The Thinking Process: Efficiency Over Caution

The assistant's reasoning in this message is a study in pragmatic engineering. Having spent several messages debugging environment quirks and researching documentation, the assistant is eager to execute. The thinking is linear and goal-oriented: "I know the install command now, let me run it and move on to the model deployment."

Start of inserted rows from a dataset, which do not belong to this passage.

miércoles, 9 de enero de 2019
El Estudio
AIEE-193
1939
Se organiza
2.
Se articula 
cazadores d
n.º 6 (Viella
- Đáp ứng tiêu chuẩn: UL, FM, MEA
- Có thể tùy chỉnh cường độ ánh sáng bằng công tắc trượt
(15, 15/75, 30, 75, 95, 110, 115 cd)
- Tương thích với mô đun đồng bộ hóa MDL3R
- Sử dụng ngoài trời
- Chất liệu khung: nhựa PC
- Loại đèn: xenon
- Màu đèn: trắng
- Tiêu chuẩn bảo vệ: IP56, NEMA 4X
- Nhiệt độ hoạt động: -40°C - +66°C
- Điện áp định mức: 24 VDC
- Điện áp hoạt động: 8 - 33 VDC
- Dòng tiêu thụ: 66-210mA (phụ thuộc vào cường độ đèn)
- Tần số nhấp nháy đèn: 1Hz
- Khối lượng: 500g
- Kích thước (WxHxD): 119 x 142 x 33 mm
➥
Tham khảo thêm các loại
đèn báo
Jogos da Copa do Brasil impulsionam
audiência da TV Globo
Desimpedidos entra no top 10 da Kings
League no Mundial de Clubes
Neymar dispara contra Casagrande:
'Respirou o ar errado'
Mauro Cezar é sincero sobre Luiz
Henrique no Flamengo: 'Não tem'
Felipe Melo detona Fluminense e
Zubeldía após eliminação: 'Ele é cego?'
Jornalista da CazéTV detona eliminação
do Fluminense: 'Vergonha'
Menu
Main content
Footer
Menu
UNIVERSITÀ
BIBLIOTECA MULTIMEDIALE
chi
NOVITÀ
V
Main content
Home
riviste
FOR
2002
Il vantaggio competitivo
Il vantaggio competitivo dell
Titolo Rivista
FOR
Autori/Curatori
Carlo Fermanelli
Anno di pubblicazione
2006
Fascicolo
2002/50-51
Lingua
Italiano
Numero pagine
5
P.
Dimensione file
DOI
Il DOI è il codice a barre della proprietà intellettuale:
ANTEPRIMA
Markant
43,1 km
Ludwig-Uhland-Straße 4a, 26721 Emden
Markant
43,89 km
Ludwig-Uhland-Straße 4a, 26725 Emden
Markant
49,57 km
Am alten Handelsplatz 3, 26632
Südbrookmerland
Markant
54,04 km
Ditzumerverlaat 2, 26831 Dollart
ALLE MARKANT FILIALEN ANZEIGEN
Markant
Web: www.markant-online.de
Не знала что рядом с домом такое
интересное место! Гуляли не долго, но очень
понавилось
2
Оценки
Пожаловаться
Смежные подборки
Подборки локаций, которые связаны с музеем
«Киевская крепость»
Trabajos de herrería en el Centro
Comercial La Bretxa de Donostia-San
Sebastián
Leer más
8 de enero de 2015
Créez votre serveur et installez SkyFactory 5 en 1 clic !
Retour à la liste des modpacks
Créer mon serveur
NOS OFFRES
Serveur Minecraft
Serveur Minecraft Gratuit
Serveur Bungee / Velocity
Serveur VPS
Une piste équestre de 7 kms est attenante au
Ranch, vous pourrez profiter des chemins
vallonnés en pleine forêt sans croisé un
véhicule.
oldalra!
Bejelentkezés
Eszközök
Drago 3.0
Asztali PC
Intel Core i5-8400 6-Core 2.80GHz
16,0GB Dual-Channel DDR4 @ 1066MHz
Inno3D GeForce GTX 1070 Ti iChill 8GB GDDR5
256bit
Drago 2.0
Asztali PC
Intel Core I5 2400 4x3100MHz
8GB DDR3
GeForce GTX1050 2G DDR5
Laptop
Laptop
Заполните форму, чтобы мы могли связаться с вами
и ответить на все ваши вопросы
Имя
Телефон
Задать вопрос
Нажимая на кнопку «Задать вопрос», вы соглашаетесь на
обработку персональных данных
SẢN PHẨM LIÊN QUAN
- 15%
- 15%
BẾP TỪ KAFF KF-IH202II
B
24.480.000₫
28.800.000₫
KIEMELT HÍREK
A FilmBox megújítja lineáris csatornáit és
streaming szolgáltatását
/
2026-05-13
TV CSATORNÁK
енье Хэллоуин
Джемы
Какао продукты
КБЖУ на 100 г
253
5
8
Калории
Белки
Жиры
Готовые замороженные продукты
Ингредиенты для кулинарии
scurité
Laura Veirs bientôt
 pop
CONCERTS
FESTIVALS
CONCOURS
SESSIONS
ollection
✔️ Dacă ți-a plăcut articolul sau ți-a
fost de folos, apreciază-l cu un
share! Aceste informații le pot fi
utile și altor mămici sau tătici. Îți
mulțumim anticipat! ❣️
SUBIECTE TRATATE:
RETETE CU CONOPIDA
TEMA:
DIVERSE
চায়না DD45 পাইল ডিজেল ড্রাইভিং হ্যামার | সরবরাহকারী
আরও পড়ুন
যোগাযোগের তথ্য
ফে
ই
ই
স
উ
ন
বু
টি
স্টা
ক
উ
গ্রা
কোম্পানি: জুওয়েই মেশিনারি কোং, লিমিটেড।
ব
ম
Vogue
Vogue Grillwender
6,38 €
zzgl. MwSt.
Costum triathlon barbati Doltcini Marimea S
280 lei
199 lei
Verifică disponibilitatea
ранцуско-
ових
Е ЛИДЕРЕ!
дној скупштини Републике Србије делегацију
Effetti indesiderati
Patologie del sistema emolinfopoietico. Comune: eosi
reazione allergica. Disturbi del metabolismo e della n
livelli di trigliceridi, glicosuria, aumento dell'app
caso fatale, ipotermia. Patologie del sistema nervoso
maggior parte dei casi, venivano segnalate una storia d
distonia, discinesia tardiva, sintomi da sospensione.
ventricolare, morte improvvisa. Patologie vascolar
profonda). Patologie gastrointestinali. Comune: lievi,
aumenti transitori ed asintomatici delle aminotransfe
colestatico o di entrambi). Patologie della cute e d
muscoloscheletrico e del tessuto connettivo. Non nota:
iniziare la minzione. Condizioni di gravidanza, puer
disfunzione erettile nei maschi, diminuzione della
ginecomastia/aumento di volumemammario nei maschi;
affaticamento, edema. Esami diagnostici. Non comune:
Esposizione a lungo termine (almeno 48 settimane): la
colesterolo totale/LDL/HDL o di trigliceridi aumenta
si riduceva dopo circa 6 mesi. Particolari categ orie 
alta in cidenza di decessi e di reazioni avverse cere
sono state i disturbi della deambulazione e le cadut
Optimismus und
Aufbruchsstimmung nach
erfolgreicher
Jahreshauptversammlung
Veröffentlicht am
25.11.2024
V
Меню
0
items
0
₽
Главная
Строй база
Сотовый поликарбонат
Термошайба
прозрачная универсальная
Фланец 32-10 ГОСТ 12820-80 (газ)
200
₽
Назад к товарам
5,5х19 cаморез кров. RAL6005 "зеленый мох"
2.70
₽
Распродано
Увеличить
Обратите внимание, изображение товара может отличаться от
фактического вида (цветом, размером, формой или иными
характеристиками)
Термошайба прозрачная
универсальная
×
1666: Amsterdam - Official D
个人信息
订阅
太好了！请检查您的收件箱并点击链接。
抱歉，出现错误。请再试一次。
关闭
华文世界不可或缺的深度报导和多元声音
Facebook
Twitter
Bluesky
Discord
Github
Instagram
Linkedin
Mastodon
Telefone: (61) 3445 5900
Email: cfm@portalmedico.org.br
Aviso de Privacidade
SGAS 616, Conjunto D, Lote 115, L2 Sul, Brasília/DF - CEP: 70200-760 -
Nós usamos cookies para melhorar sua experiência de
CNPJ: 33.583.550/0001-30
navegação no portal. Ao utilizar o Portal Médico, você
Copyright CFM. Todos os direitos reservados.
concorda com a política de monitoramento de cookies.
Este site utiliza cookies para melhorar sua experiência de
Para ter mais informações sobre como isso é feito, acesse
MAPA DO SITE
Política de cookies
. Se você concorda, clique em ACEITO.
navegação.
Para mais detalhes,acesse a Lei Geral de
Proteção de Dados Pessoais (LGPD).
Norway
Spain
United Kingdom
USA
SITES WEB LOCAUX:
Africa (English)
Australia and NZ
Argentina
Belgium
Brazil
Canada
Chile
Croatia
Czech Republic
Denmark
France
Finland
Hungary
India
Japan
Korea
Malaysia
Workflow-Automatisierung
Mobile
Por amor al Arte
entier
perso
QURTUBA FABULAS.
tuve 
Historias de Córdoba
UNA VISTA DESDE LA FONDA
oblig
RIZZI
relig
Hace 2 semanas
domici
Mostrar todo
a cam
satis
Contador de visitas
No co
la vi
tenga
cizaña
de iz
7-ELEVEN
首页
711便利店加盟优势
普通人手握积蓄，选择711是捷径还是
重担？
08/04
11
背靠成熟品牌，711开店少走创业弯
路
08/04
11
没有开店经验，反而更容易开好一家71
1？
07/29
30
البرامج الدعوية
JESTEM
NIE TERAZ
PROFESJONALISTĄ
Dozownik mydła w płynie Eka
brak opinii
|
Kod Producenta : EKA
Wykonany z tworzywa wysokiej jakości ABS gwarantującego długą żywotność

There's a subtle but important shift in tone between the research messages ([msg 97][msg 101]) and this execution message. The research messages are exploratory — fetching URLs, checking documentation, comparing versions. Message [msg 102] is declarative and confident: "Now I have all the info. The install is straightforward." This confidence is earned through the preceding failures, but it also leads to the assumption that the stable release will suffice.

The assistant also demonstrates a pattern of progressive simplification. The install command evolved from pip install "sglang[all]" --find-links <url> (complex, with extras and custom index) to uv pip install sglang (minimal, relying on PyPI defaults). This is a classic debugging strategy: when a complex command fails, strip it down to its essentials and see if the simple version works.

Conclusion

Message [msg 102] is the fulcrum between research and execution in this deployment story. It successfully installs SGLang into a carefully prepared environment, resolving the package management challenges that plagued earlier attempts. But it also makes a fateful assumption — that the stable release is sufficient for Blackwell GPUs — that will unravel in the next segment. The message captures the tension inherent in deploying cutting-edge ML models: the desire to move fast versus the need to verify compatibility with novel hardware architectures. In the end, the assistant will have to backtrack and build from source anyway, but this message represents the moment when the team commits to a path and discovers whether it leads to deployment or debugging.